> Excerpted text

================

I've been in my job now for 2 years and as far as home life goes, it's absolutely ideal. I can walk to work; it's very near to the dds' school/nursery and childminder. The place itself is lovely.
But the dept I work in has been very very difficult. My manager wants me to just do my basic job and doesn't like me coming up with ideas or creativity as she feels it's me 'glory-seeking'. I'm not. I feel passionately about my job and I can't help being stimulated by it. But I've been told to basically shut up. I feel stifled and, ultimately, wasted.
I've tried to channel my energies into other areas with some success, but the top and bottom of it is that my specialist area of 'expertise' is what makes me the happiest. I started feeling stressed well over a year ago about the whole situation and developed symptoms of IBS. The a couple of months ago I started getting heart palpitations which eventually developed into an ectopic heartbeat. I've had lots of tests and the verdict is stress. It's improved slightly and I'm not missing beats anymore, but if it gets worse again I might have to take beta-blockers, which I want to avoid if possible.

================

> Dataset extract
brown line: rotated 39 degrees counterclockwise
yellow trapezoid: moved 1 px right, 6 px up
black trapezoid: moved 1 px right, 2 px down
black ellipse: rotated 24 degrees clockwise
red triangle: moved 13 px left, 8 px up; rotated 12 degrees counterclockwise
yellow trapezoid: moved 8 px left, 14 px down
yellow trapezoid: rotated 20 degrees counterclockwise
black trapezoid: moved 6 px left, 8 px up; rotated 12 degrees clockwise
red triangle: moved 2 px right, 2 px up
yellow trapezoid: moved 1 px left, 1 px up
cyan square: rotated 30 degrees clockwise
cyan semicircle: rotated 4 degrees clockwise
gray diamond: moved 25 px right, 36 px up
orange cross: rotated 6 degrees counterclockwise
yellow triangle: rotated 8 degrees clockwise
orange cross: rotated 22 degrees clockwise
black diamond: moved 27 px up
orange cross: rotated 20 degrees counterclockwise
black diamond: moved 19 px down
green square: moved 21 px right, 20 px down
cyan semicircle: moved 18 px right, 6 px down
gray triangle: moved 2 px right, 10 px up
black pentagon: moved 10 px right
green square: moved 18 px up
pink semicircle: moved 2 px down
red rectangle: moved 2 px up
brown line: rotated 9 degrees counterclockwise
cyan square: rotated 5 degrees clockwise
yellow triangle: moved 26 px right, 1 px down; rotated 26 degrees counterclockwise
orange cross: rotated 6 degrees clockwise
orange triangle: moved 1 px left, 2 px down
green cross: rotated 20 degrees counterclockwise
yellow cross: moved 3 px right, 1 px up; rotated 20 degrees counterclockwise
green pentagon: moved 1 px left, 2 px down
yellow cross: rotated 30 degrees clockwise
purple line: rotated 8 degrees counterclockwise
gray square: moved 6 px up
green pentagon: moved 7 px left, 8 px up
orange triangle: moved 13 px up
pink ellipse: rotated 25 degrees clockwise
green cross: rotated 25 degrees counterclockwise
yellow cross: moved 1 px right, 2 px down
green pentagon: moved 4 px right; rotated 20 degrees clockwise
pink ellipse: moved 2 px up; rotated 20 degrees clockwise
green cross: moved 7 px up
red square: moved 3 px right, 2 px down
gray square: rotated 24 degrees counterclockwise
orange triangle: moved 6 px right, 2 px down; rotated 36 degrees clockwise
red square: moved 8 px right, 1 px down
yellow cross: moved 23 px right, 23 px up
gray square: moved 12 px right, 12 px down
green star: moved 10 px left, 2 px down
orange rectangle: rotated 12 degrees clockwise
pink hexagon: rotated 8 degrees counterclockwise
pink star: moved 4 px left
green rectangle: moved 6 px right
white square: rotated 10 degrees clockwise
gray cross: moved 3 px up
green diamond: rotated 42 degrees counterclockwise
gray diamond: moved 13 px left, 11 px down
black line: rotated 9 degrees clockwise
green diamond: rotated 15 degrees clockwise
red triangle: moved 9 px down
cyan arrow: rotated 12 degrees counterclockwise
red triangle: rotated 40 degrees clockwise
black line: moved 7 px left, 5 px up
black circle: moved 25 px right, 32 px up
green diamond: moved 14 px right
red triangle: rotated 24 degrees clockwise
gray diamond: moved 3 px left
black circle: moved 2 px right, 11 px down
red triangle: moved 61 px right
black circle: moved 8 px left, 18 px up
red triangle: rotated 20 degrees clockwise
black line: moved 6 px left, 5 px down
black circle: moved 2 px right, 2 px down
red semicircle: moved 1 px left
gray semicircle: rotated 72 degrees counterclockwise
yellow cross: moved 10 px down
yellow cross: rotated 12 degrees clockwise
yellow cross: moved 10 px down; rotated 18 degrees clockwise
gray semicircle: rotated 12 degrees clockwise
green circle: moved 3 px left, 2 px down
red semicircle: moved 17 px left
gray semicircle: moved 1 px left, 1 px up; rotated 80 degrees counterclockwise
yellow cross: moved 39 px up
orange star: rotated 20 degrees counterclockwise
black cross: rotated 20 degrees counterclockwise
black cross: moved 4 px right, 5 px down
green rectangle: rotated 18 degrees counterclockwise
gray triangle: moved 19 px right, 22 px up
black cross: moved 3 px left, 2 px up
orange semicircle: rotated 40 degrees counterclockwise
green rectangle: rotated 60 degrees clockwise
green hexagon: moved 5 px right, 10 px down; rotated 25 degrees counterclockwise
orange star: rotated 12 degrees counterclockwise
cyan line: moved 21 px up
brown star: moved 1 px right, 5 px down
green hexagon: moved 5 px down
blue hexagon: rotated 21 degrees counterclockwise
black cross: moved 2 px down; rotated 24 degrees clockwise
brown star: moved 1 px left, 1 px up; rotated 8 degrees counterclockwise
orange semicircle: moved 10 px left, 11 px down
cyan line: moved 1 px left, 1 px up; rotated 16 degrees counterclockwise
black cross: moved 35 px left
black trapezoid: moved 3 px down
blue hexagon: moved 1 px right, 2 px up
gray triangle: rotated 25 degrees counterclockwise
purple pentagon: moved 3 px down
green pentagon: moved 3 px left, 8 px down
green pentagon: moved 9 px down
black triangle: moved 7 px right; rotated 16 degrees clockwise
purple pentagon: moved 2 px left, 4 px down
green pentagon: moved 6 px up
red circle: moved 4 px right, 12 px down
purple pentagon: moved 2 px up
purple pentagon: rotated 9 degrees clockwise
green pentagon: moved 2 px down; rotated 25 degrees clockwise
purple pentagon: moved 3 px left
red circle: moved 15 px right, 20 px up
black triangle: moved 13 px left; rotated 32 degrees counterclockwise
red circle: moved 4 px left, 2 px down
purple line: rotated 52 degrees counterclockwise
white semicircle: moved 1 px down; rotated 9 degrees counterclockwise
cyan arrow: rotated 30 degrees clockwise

================

> Set of tasks
1 > According to the post, why does the writer's manager object to the writer's ideas and creativity?
2 > Could you condense the paragraph of the post beginning "But the dept I work in" into a short bulleted list that keeps its main facts?
3 > Do these statements agree with the post? Answer yes or no for each, and quote the words that decide it.
(a) The writer has held the current job for two years.
(b) The writer is currently taking beta-blockers.
(c) The writer's tests pointed to stress as the cause.

> Responses to the exercise
1 > The manager feels that the writer's ideas and creativity are "glory-seeking." For that reason she wants the writer to do only the basic job.

2 >
- The writer's department has been very difficult.
- The manager wants the writer to do only the basic job and dislikes the writer's ideas and creativity, seeing them as "glory-seeking."
- The writer denies this and says they are passionate about the job and stimulated by it.
- The writer has been told, in effect, to shut up, and feels stifled and wasted.

3 >
(a) Yes: "I've been in my job now for 2 years"
(b) No: "I might have to take beta-blockers, which I want to avoid if possible"
(c) Yes: "I've had lots of tests and the verdict is stress"